══ EXTRAIT À LIRE
Pour son premier album solo, Masque blanc, S.Pri Noir a tenu à ne pas faire les choses à moitié. Avec 22 titres au tracklisting, des ambiances différentes et une grosse démonstration technique, il a tout fait pour trouver le bon dosage afin de donner sa pleine mesure.
S.Pri Noir n’est pas un rappeur qui mystifie ses auditeurs en se prenant pour ce qu’il n’est pas. Il ne travestit pas la réalité et ce qu’il raconte est bien souvent le fruit de son expérience et de passages de sa propre vie. Sans être totalement autobiographiques, les textes de S.Pri Noir se basent sur ce que le jeune rappeur a pu voir, faire, entendre, vivre. La conséquence immédiate, c’est la dureté qu’ils contiennent. Une émotion qui prend plusieurs formes, celle du fils d’immigrés en colère contre un système qui ne lui laisse aucune place (« Nyméria ») ou la suite logique, la lutte avec l’idée très nette de rien avoir à perdre. Conséquence, s’il faut faire de l’argent, il faut être prêt à tout, même à faire le mal (« Finesse », « Papillon »).
Car pour S.Pri Noir le doute n’est pas permis, l’argent est bel et bien le nerf de la guerre et sa détermination à s’en procurer ne fait que renforcer son envie de s’en sortir quitte à devenir un « Highlander » et avoir plusieurs vies. Parce que le Parisien le sait mieux que quiconque, la crise n’épargne personne, mais lui veut la combattre et viser haut. Pour cela, il est prêt à s’en donner les moyens (« Middle Finger »). C’est d’ailleurs cette ambition qui lui a permis de rebondir. Comme beaucoup, il a connu une adolescence tourmentée entre alcool, les renvois du lycée et le deal. A l’en croire, deux choses l’ont sauvé : le rap (« Juste pour voir ») et un entourage qui croyait en lui, un sujet qui revient souvent et à qui il consacre finalement un morceau entier (« Mon crew »). Le « Narco Poète » a pourtant connu les affres de la délinquance, il ne s’en cache pas et assume même son côté obscur comme dans le titre « Podium » où il rappelle qu’il fera ce qu’il faut pour être sur la première marche, sans peur, sans regrets.
════
══ LIGNES EXTRAITES
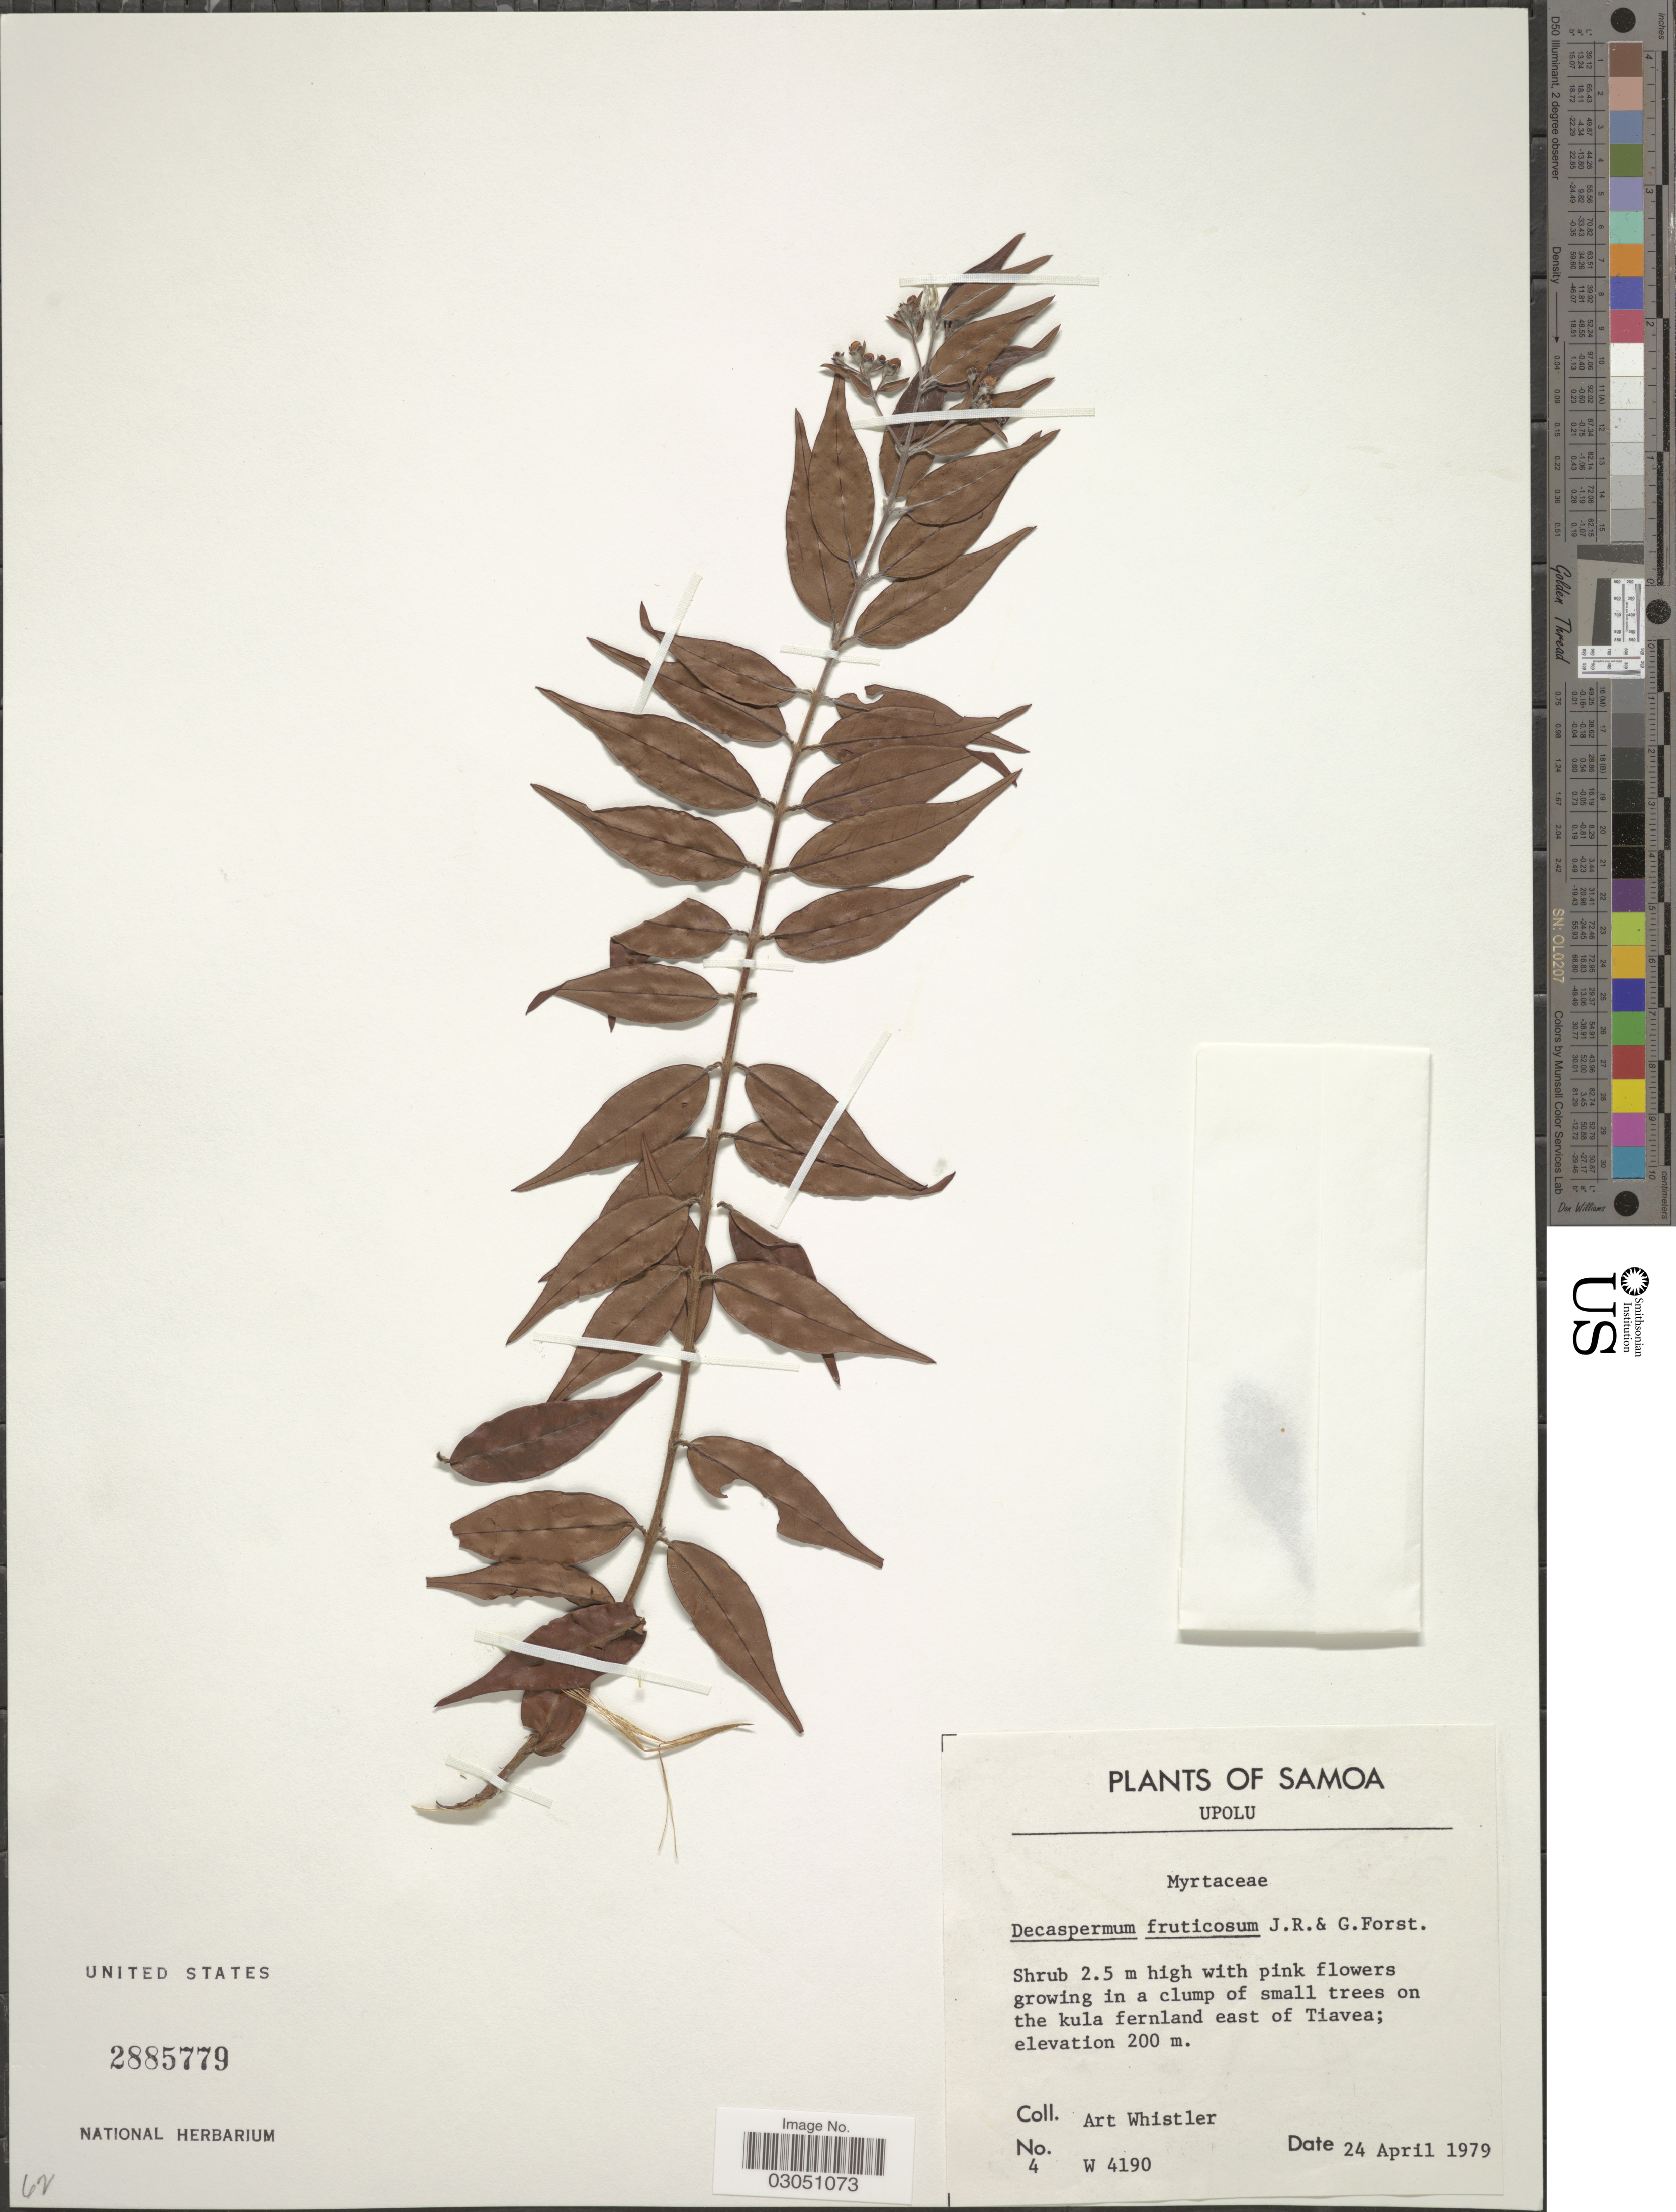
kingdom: Plantae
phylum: Tracheophyta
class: Magnoliopsida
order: Myrtales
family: Myrtaceae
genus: Decaspermum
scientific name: Decaspermum fruticosum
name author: J.R. Forst. & G. Forst.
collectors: A. Whistler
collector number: W4190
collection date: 1979-04-24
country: Samoa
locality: Samoa. Upolu. On the kula fernland east of Tiavea.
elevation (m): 200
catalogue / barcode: US 2885779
════
## ACTIONS DEMANDÉES
1) D'après la chronique sur Masque blanc, combien de titres compte le premier album solo de S.Pri Noir ?
2) Recopiez, s'il vous plaît, un passage de la chronique sur Masque blanc : commencez aux mots « Pour son premier » et arrêtez-vous après « sa pleine mesure. ».
3) Rédigez la suite de la chronique sur Masque blanc à partir de sa dernière phrase.

## RÉPONSES AUX EXERCICES
1) Il compte 22 titres.

2)
Pour son premier album solo, Masque blanc, S.Pri Noir a tenu à ne pas faire les choses à moitié. Avec 22 titres au tracklisting, des ambiances différentes et une grosse démonstration technique, il a tout fait pour trouver le bon dosage afin de donner sa pleine mesure.

3)
Heureusement, tout n’est pas tout noir chez le Parisien et il sait aussi s’offrir des respirations nécessaires pour ne pas imploser sous la pression. Alors, c’est régulièrement qu’il parle du monde de la nuit, des boîtes et de leurs ambiances. Les prods se font alors plus US et le flow accélère au fur et à mesure que les BPM augmentent comme dans « Mickael Jackson » ou « Gavaria ». Il n’hésite pas non plus à faire des tentatives reggae comme sur « Baby Gal » ou gipsy sur « Chico » offrant ainsi une autre façon de rapper des thèmes qui reviennent sans cesse, comme une obsession.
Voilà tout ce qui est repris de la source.